_Dataset entries_.
* * * *

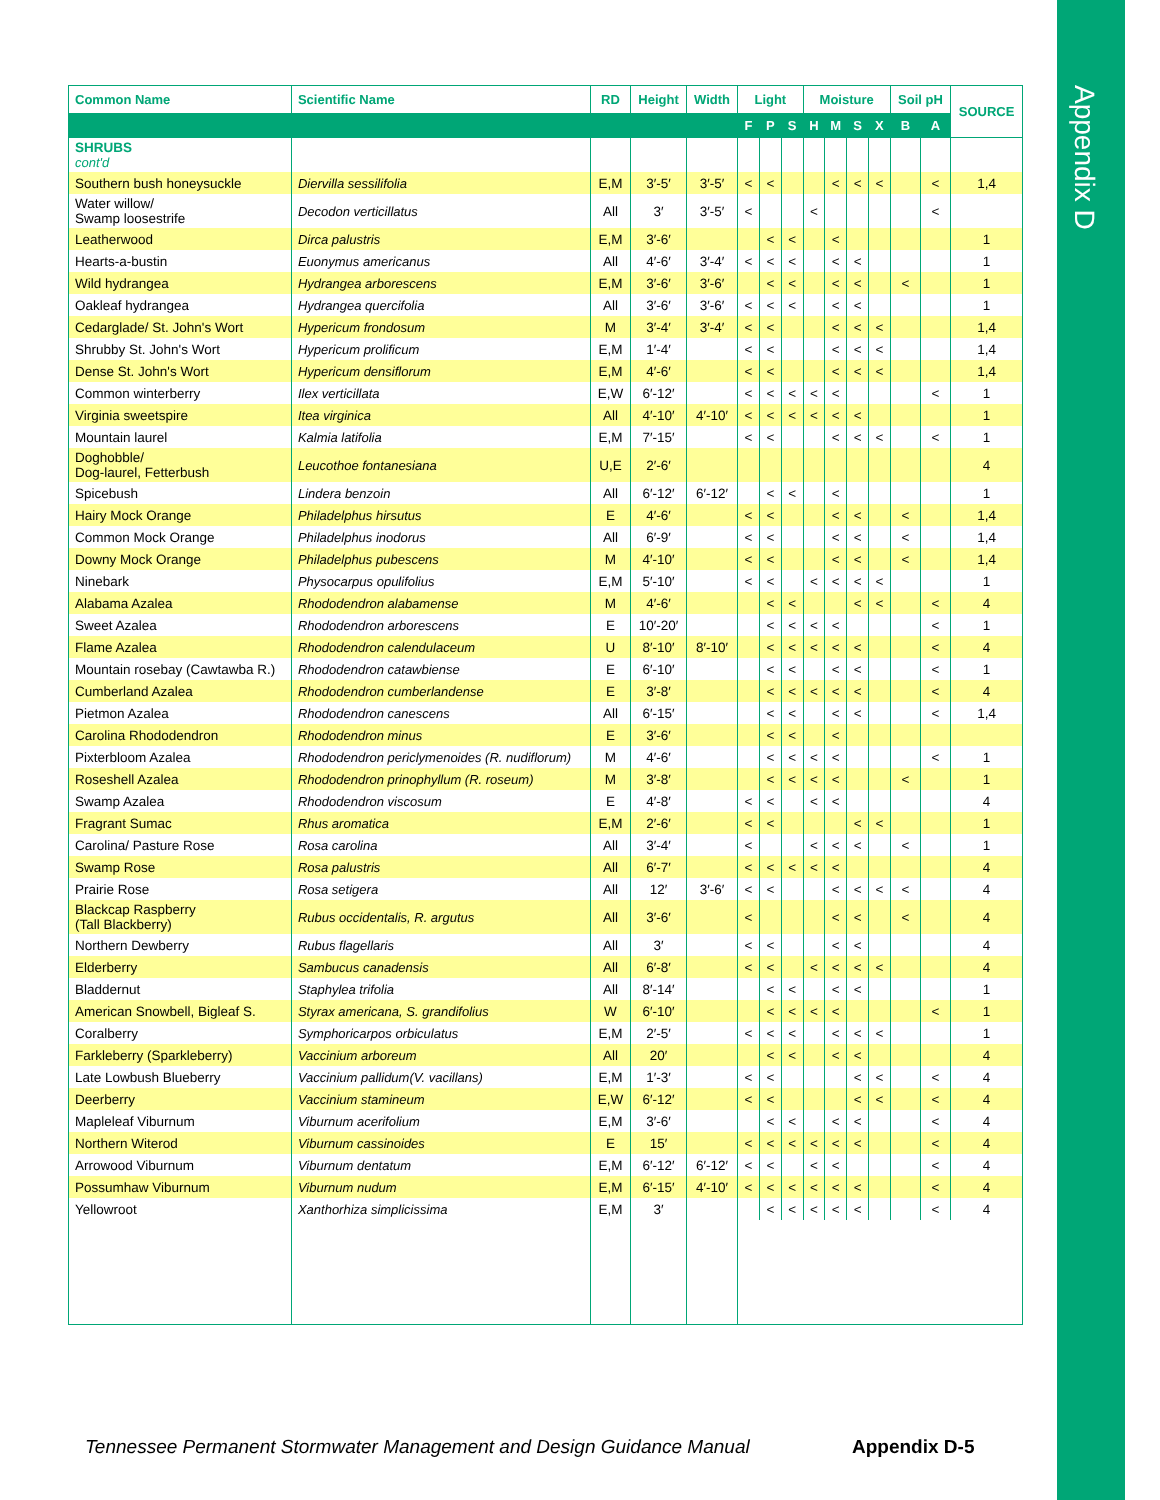Appendix D
| Common Name | Scientific Name | RD | Height | Width | Light | | | Moisture | | | | Soil pH | | SOURCE |
| --- | --- | --- | --- | --- | --- | --- | --- | --- | --- | --- | --- | --- | --- | --- |
| | | | | | F | P | S | H | M | S | X | B | A | |
| SHRUBS cont'd | | | | | | | | | | | | | | |
| Southern bush honeysuckle | Diervilla sessilifolia | E,M | 3′-5′ | 3′-5′ | < | < | | | < | < | < | | < | 1,4 |
| Water willow/ Swamp loosestrife | Decodon verticillatus | All | 3′ | 3′-5′ | < | | | < | | | | | < | |
| Leatherwood | Dirca palustris | E,M | 3′-6′ | | | < | < | | < | | | | | 1 |
| Hearts-a-bustin | Euonymus americanus | All | 4′-6′ | 3′-4′ | < | < | < | | < | < | | | | 1 |
| Wild hydrangea | Hydrangea arborescens | E,M | 3′-6′ | 3′-6′ | | < | < | | < | < | | < | | 1 |
| Oakleaf hydrangea | Hydrangea quercifolia | All | 3′-6′ | 3′-6′ | < | < | < | | < | < | | | | 1 |
| Cedarglade/ St. John's Wort | Hypericum frondosum | M | 3′-4′ | 3′-4′ | < | < | | | < | < | < | | | 1,4 |
| Shrubby St. John's Wort | Hypericum prolificum | E,M | 1′-4′ | | < | < | | | < | < | < | | | 1,4 |
| Dense St. John's Wort | Hypericum densiflorum | E,M | 4′-6′ | | < | < | | | < | < | < | | | 1,4 |
| Common winterberry | Ilex verticillata | E,W | 6′-12′ | | < | < | < | < | < | | | | < | 1 |
| Virginia sweetspire | Itea virginica | All | 4′-10′ | 4′-10′ | < | < | < | < | < | < | | | | 1 |
| Mountain laurel | Kalmia latifolia | E,M | 7′-15′ | | < | < | | | < | < | < | | < | 1 |
| Doghobble/ Dog-laurel, Fetterbush | Leucothoe fontanesiana | U,E | 2′-6′ | | | | | | | | | | | 4 |
| Spicebush | Lindera benzoin | All | 6′-12′ | 6′-12′ | | < | < | | < | | | | | 1 |
| Hairy Mock Orange | Philadelphus hirsutus | E | 4′-6′ | | < | < | | | < | < | | < | | 1,4 |
| Common Mock Orange | Philadelphus inodorus | All | 6′-9′ | | < | < | | | < | < | | < | | 1,4 |
| Downy Mock Orange | Philadelphus pubescens | M | 4′-10′ | | < | < | | | < | < | | < | | 1,4 |
| Ninebark | Physocarpus opulifolius | E,M | 5′-10′ | | < | < | | < | < | < | < | | | 1 |
| Alabama Azalea | Rhododendron alabamense | M | 4′-6′ | | | < | < | | | < | < | | < | 4 |
| Sweet Azalea | Rhododendron arborescens | E | 10′-20′ | | | < | < | < | < | | | | < | 1 |
| Flame Azalea | Rhododendron calendulaceum | U | 8′-10′ | 8′-10′ | | < | < | < | < | < | | | < | 4 |
| Mountain rosebay (Cawtawba R.) | Rhododendron catawbiense | E | 6′-10′ | | | < | < | | < | < | | | < | 1 |
| Cumberland Azalea | Rhododendron cumberlandense | E | 3′-8′ | | | < | < | < | < | < | | | < | 4 |
| Pietmon Azalea | Rhododendron canescens | All | 6′-15′ | | | < | < | | < | < | | | < | 1,4 |
| Carolina Rhododendron | Rhododendron minus | E | 3′-6′ | | | < | < | | < | | | | | |
| Pixterbloom Azalea | Rhododendron periclymenoides (R. nudiflorum) | M | 4′-6′ | | | < | < | < | < | | | | < | 1 |
| Roseshell Azalea | Rhododendron prinophyllum (R. roseum) | M | 3′-8′ | | | < | < | < | < | | | < | | 1 |
| Swamp Azalea | Rhododendron viscosum | E | 4′-8′ | | < | < | | < | < | | | | | 4 |
| Fragrant Sumac | Rhus aromatica | E,M | 2′-6′ | | < | < | | | | < | < | | | 1 |
| Carolina/ Pasture Rose | Rosa carolina | All | 3′-4′ | | < | | | < | < | < | | < | | 1 |
| Swamp Rose | Rosa palustris | All | 6′-7′ | | < | < | < | < | < | | | | | 4 |
| Prairie Rose | Rosa setigera | All | 12′ | 3′-6′ | < | < | | | < | < | < | < | | 4 |
| Blackcap Raspberry (Tall Blackberry) | Rubus occidentalis, R. argutus | All | 3′-6′ | | < | | | | < | < | | < | | 4 |
| Northern Dewberry | Rubus flagellaris | All | 3′ | | < | < | | | < | < | | | | 4 |
| Elderberry | Sambucus canadensis | All | 6′-8′ | | < | < | | < | < | < | < | | | 4 |
| Bladdernut | Staphylea trifolia | All | 8′-14′ | | | < | < | | < | < | | | | 1 |
| American Snowbell, Bigleaf S. | Styrax americana, S. grandifolius | W | 6′-10′ | | | < | < | < | < | | | | < | 1 |
| Coralberry | Symphoricarpos orbiculatus | E,M | 2′-5′ | | < | < | < | | < | < | < | | | 1 |
| Farkleberry (Sparkleberry) | Vaccinium arboreum | All | 20′ | | | < | < | | < | < | | | | 4 |
| Late Lowbush Blueberry | Vaccinium pallidum(V. vacillans) | E,M | 1′-3′ | | < | < | | | | < | < | | < | 4 |
| Deerberry | Vaccinium stamineum | E,W | 6′-12′ | | < | < | | | | < | < | | < | 4 |
| Mapleleaf Viburnum | Viburnum acerifolium | E,M | 3′-6′ | | | < | < | | < | < | | | < | 4 |
| Northern Witerod | Viburnum cassinoides | E | 15′ | | < | < | < | < | < | < | | | < | 4 |
| Arrowood Viburnum | Viburnum dentatum | E,M | 6′-12′ | 6′-12′ | < | < | | < | < | | | | < | 4 |
| Possumhaw Viburnum | Viburnum nudum | E,M | 6′-15′ | 4′-10′ | < | < | < | < | < | < | | | < | 4 |
| Yellowroot | Xanthorhiza simplicissima | E,M | 3′ | | | < | < | < | < | < | | | < | 4 |
Tennessee Permanent Stormwater Management and Design Guidance Manual
Appendix D-5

* * * *

_PROBLEM TO SOLVE_.
Word for word, return all the entries and skip their pictures.

_ANSWER SPACE_.
Appendix D
| Common Name | Scientific Name | RD | Height | Width | Light | | | Moisture | | | | Soil pH | | SOURCE |
| --- | --- | --- | --- | --- | --- | --- | --- | --- | --- | --- | --- | --- | --- | --- |
| | | | | | F | P | S | H | M | S | X | B | A | |
| SHRUBS cont'd | | | | | | | | | | | | | | |
| Southern bush honeysuckle | Diervilla sessilifolia | E,M | 3′-5′ | 3′-5′ | < | < | | | < | < | < | | < | 1,4 |
| Water willow/ Swamp loosestrife | Decodon verticillatus | All | 3′ | 3′-5′ | < | | | < | | | | | < | |
| Leatherwood | Dirca palustris | E,M | 3′-6′ | | | < | < | | < | | | | | 1 |
| Hearts-a-bustin | Euonymus americanus | All | 4′-6′ | 3′-4′ | < | < | < | | < | < | | | | 1 |
| Wild hydrangea | Hydrangea arborescens | E,M | 3′-6′ | 3′-6′ | | < | < | | < | < | | < | | 1 |
| Oakleaf hydrangea | Hydrangea quercifolia | All | 3′-6′ | 3′-6′ | < | < | < | | < | < | | | | 1 |
| Cedarglade/ St. John's Wort | Hypericum frondosum | M | 3′-4′ | 3′-4′ | < | < | | | < | < | < | | | 1,4 |
| Shrubby St. John's Wort | Hypericum prolificum | E,M | 1′-4′ | | < | < | | | < | < | < | | | 1,4 |
| Dense St. John's Wort | Hypericum densiflorum | E,M | 4′-6′ | | < | < | | | < | < | < | | | 1,4 |
| Common winterberry | Ilex verticillata | E,W | 6′-12′ | | < | < | < | < | < | | | | < | 1 |
| Virginia sweetspire | Itea virginica | All | 4′-10′ | 4′-10′ | < | < | < | < | < | < | | | | 1 |
| Mountain laurel | Kalmia latifolia | E,M | 7′-15′ | | < | < | | | < | < | < | | < | 1 |
| Doghobble/ Dog-laurel, Fetterbush | Leucothoe fontanesiana | U,E | 2′-6′ | | | | | | | | | | | 4 |
| Spicebush | Lindera benzoin | All | 6′-12′ | 6′-12′ | | < | < | | < | | | | | 1 |
| Hairy Mock Orange | Philadelphus hirsutus | E | 4′-6′ | | < | < | | | < | < | | < | | 1,4 |
| Common Mock Orange | Philadelphus inodorus | All | 6′-9′ | | < | < | | | < | < | | < | | 1,4 |
| Downy Mock Orange | Philadelphus pubescens | M | 4′-10′ | | < | < | | | < | < | | < | | 1,4 |
| Ninebark | Physocarpus opulifolius | E,M | 5′-10′ | | < | < | | < | < | < | < | | | 1 |
| Alabama Azalea | Rhododendron alabamense | M | 4′-6′ | | | < | < | | | < | < | | < | 4 |
| Sweet Azalea | Rhododendron arborescens | E | 10′-20′ | | | < | < | < | < | | | | < | 1 |
| Flame Azalea | Rhododendron calendulaceum | U | 8′-10′ | 8′-10′ | | < | < | < | < | < | | | < | 4 |
| Mountain rosebay (Cawtawba R.) | Rhododendron catawbiense | E | 6′-10′ | | | < | < | | < | < | | | < | 1 |
| Cumberland Azalea | Rhododendron cumberlandense | E | 3′-8′ | | | < | < | < | < | < | | | < | 4 |
| Pietmon Azalea | Rhododendron canescens | All | 6′-15′ | | | < | < | | < | < | | | < | 1,4 |
| Carolina Rhododendron | Rhododendron minus | E | 3′-6′ | | | < | < | | < | | | | | |
| Pixterbloom Azalea | Rhododendron periclymenoides (R. nudiflorum) | M | 4′-6′ | | | < | < | < | < | | | | < | 1 |
| Roseshell Azalea | Rhododendron prinophyllum (R. roseum) | M | 3′-8′ | | | < | < | < | < | | | < | | 1 |
| Swamp Azalea | Rhododendron viscosum | E | 4′-8′ | | < | < | | < | < | | | | | 4 |
| Fragrant Sumac | Rhus aromatica | E,M | 2′-6′ | | < | < | | | | < | < | | | 1 |
| Carolina/ Pasture Rose | Rosa carolina | All | 3′-4′ | | < | | | < | < | < | | < | | 1 |
| Swamp Rose | Rosa palustris | All | 6′-7′ | | < | < | < | < | < | | | | | 4 |
| Prairie Rose | Rosa setigera | All | 12′ | 3′-6′ | < | < | | | < | < | < | < | | 4 |
| Blackcap Raspberry (Tall Blackberry) | Rubus occidentalis, R. argutus | All | 3′-6′ | | < | | | | < | < | | < | | 4 |
| Northern Dewberry | Rubus flagellaris | All | 3′ | | < | < | | | < | < | | | | 4 |
| Elderberry | Sambucus canadensis | All | 6′-8′ | | < | < | | < | < | < | < | | | 4 |
| Bladdernut | Staphylea trifolia | All | 8′-14′ | | | < | < | | < | < | | | | 1 |
| American Snowbell, Bigleaf S. | Styrax americana, S. grandifolius | W | 6′-10′ | | | < | < | < | < | | | | < | 1 |
| Coralberry | Symphoricarpos orbiculatus | E,M | 2′-5′ | | < | < | < | | < | < | < | | | 1 |
| Farkleberry (Sparkleberry) | Vaccinium arboreum | All | 20′ | | | < | < | | < | < | | | | 4 |
| Late Lowbush Blueberry | Vaccinium pallidum(V. vacillans) | E,M | 1′-3′ | | < | < | | | | < | < | | < | 4 |
| Deerberry | Vaccinium stamineum | E,W | 6′-12′ | | < | < | | | | < | < | | < | 4 |
| Mapleleaf Viburnum | Viburnum acerifolium | E,M | 3′-6′ | | | < | < | | < | < | | | < | 4 |
| Northern Witerod | Viburnum cassinoides | E | 15′ | | < | < | < | < | < | < | | | < | 4 |
| Arrowood Viburnum | Viburnum dentatum | E,M | 6′-12′ | 6′-12′ | < | < | | < | < | | | | < | 4 |
| Possumhaw Viburnum | Viburnum nudum | E,M | 6′-15′ | 4′-10′ | < | < | < | < | < | < | | | < | 4 |
| Yellowroot | Xanthorhiza simplicissima | E,M | 3′ | | | < | < | < | < | < | | | < | 4 |
Tennessee Permanent Stormwater Management and Design Guidance Manual
Appendix D-5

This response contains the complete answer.